→ About this exercise
Write out every line in the rows below, keeping each one word for word and in the same order.

→ Data to use
....................
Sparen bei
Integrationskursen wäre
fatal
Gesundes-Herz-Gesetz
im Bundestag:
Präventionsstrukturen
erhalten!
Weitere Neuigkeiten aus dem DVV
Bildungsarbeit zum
....................
→ Result of the exercise
Sparen bei
Integrationskursen wäre
fatal
Gesundes-Herz-Gesetz
im Bundestag:
Präventionsstrukturen
erhalten!
Weitere Neuigkeiten aus dem DVV
Bildungsarbeit zum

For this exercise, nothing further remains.